# [YOUR TASK]
Give back, exactly as written, the lines of the listing from the top through the line holding "received) | $ | $ |", and nothing more. Exclude pictures.
......
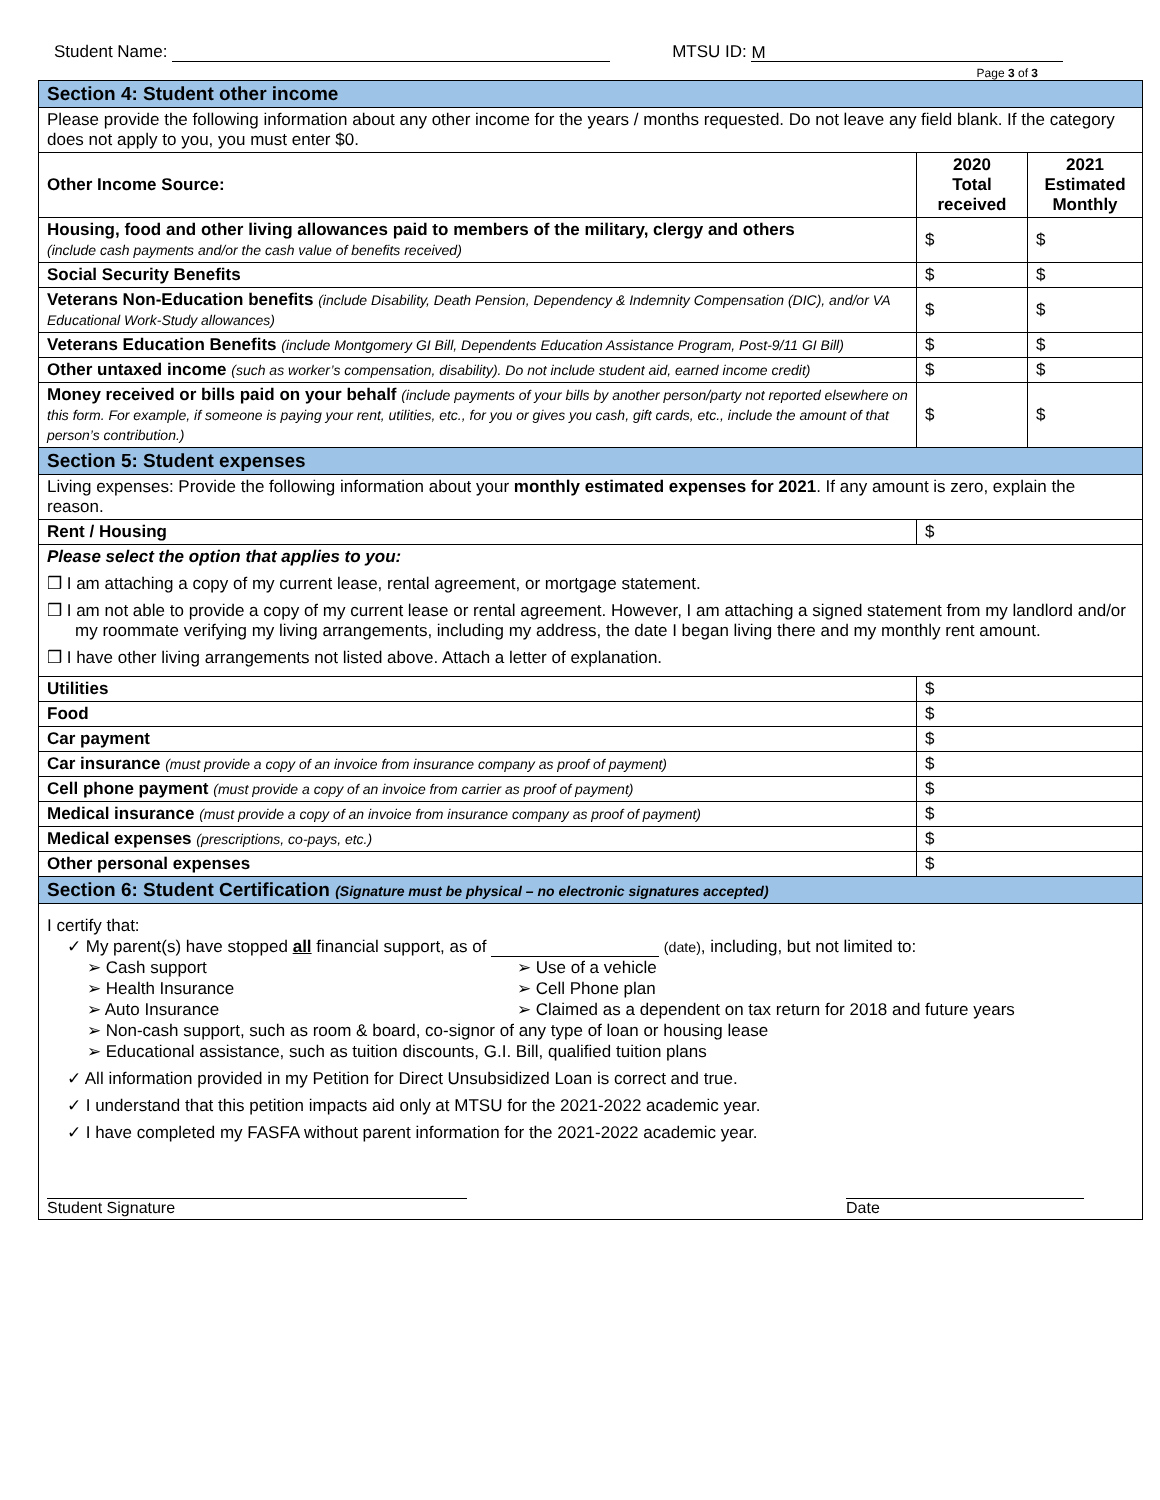Student Name: MTSU ID: M
Page 3 of 3
| Section 4: Student other income | | |
| Please provide the following information about any other income for the years / months requested. Do not leave any field blank. If the category does not apply to you, you must enter $0. | | |
| Other Income Source: | 2020 Total received | 2021 Estimated Monthly |
| Housing, food and other living allowances paid to members of the military, clergy and others (include cash payments and/or the cash value of benefits received) | $ | $ |
| Social Security Benefits | $ | $ |
| Veterans Non-Education benefits (include Disability, Death Pension, Dependency & Indemnity Compensation (DIC), and/or VA Educational Work-Study allowances) | $ | $ |
| Veterans Education Benefits (include Montgomery GI Bill, Dependents Education Assistance Program, Post-9/11 GI Bill) | $ | $ |
| Other untaxed income (such as worker’s compensation, disability). Do not include student aid, earned income credit) | $ | $ |
| Money received or bills paid on your behalf (include payments of your bills by another person/party not reported elsewhere on this form. For example, if someone is paying your rent, utilities, etc., for you or gives you cash, gift cards, etc., include the amount of that person’s contribution.) | $ | $ |
| Section 5: Student expenses | | |
| Living expenses: Provide the following information about your monthly estimated expenses for 2021 . If any amount is zero, explain the reason. | | |
| Rent / Housing | $ | |
| Please select the option that applies to you: ❒ I am attaching a copy of my current lease, rental agreement, or mortgage statement. ❒ I am not able to provide a copy of my current lease or rental agreement. However, I am attaching a signed statement from my landlord and/or my roommate verifying my living arrangements, including my address, the date I began living there and my monthly rent amount. ❒ I have other living arrangements not listed above. Attach a letter of explanation. | | |
| Utilities | $ | |
| Food | $ | |
| Car payment | $ | |
| Car insurance (must provide a copy of an invoice from insurance company as proof of payment) | $ | |
| Cell phone payment (must provide a copy of an invoice from carrier as proof of payment) | $ | |
| Medical insurance (must provide a copy of an invoice from insurance company as proof of payment) | $ | |
| Medical expenses (prescriptions, co-pays, etc.) | $ | |
| Other personal expenses | $ | |
| Section 6: Student Certification (Signature must be physical – no electronic signatures accepted) | | |
| I certify that: ✓ My parent(s) have stopped all financial support, as of (date) , including, but not limited to: ➢ Cash support ➢ Use of a vehicle ➢ Health Insurance ➢ Cell Phone plan ➢ Auto Insurance ➢ Claimed as a dependent on tax return for 2018 and future years ➢ Non-cash support, such as room & board, co-signor of any type of loan or housing lease ➢ Educational assistance, such as tuition discounts, G.I. Bill, qualified tuition plans ✓ All information provided in my Petition for Direct Unsubsidized Loan is correct and true. ✓ I understand that this petition impacts aid only at MTSU for the 2021-2022 academic year. ✓ I have completed my FASFA without parent information for the 2021-2022 academic year. Student Signature Date | | |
......
# [EXERCISE RESPONSE]
Student Name: MTSU ID: M
Page 3 of 3
| Section 4: Student other income | | |
| Please provide the following information about any other income for the years / months requested. Do not leave any field blank. If the category does not apply to you, you must enter $0. | | |
| Other Income Source: | 2020 Total received | 2021 Estimated Monthly |
| Housing, food and other living allowances paid to members of the military, clergy and others (include cash payments and/or the cash value of benefits received) | $ | $ |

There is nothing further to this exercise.